Preparing Your Teen for the Interview
If your teen will be speaking with the judge, it’s important to let them know in advance, so they have time to think about it. You absolutely should not try to influence what your child will say in that interview, either directly (by telling them what you want them to say or reminding them of things they have told you about the other parent) or indirectly (such as letting them know they will get a new convertible if they are living with you next summer).
When speaking honestly, teens can be very blunt, and they often let these things slip when speaking with the judge. Above all else, you should not try to guilt your teen into saying they want to live with you. Any influence you try to exert will backfire. The Law Guardian will accompany your teen to the interview and will likely also talk with them about what to expect and how the conversation will go.
Living with a Teen and a Custody Order
The biggest problem in having a teenager and a custody order is getting your teen to comply with it. If you and your ex live in the same area and your 16-year-old has their license, a car, a busy school schedule, sports, extracurriculars, a job, friends, and a boyfriend or girlfriend, neither parent is going to see much of them no matter what the custody order says. Trying to get a child in that situation to comply with a custody order is like herding cats.
The older your teenager, the less likely they are going to be interested in following a court order that directs how their time is spent. However, if you and your ex live in different cities, states, or countries, it is harder for a teen to flout a court order and go where they want since their school will be in one area and one parent in another area. In that situation, the court order is significant. But if the teen is resistant to seeing the parent who is out of the area, getting them to visit can be challenging.
The problem with a teen who doesn’t want to comply is that both parents answer to the court if the schedule is not followed. If your custody order says your teen is to live primarily with your spouse and spend weekends with you, but he moves his stuff into your house and says, “I’m not going back there, and you can’t make me,” you are the person who will be held to be in violation of the court order. The court requires the parents to follow the order, and this can be very difficult if the teen will not cooperate.
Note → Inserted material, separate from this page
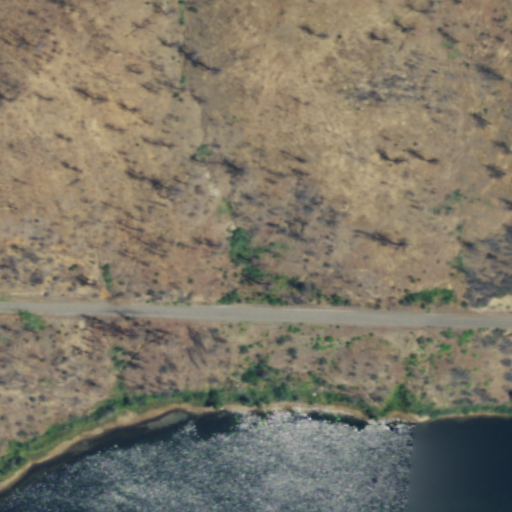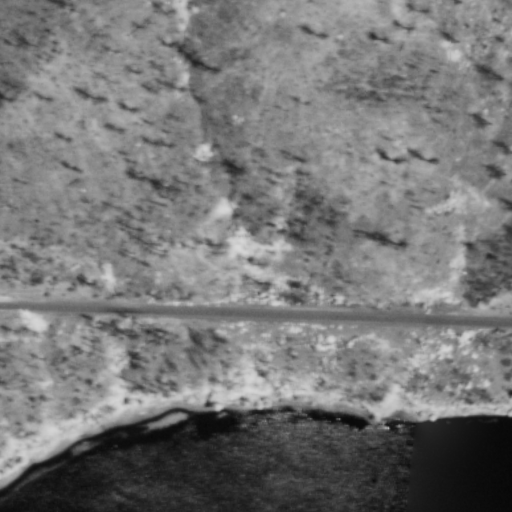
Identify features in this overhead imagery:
road: (255, 310)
Dealing with Non-Compliance
As the parent of a teen in this situation, it’s important to recognize that teenagers feel a need to assert their independence and that making their own choices about their living situation may be how they react to a court custody order, the divorce, or break up.
Everyone in the family needs to recognize the importance of the custody order though. Your teen needs to understand that both parents are legally obligated to follow it and that ignoring it can place one parent in legal jeopardy.
At the very least, both parents should encourage their teen to continue to have a relationship with the other parent. If you and the other parent can establish some trust, you can create a situation where you believe each other will encourage the teen to spend time with both of you. If you can’t establish this, the parent that the teen refuses to see is very likely to file enforcement and violation actions against the other parent because they will believe that parent is behind the teen’s refusal, encouraging them to refuse to comply.
If you are in a situation where your teen will not comply with the order, talk with your attorney and document everything that happens. Your responsibility is to attempt to follow the schedule. Do everything you can to comply and keep notes about how your teen behaves and responds.
Parenting a teenager can be challenging. Parenting a teenager with a custody order can be even more difficult. Doing your best to encourage compliance by your teen and the other parent is important.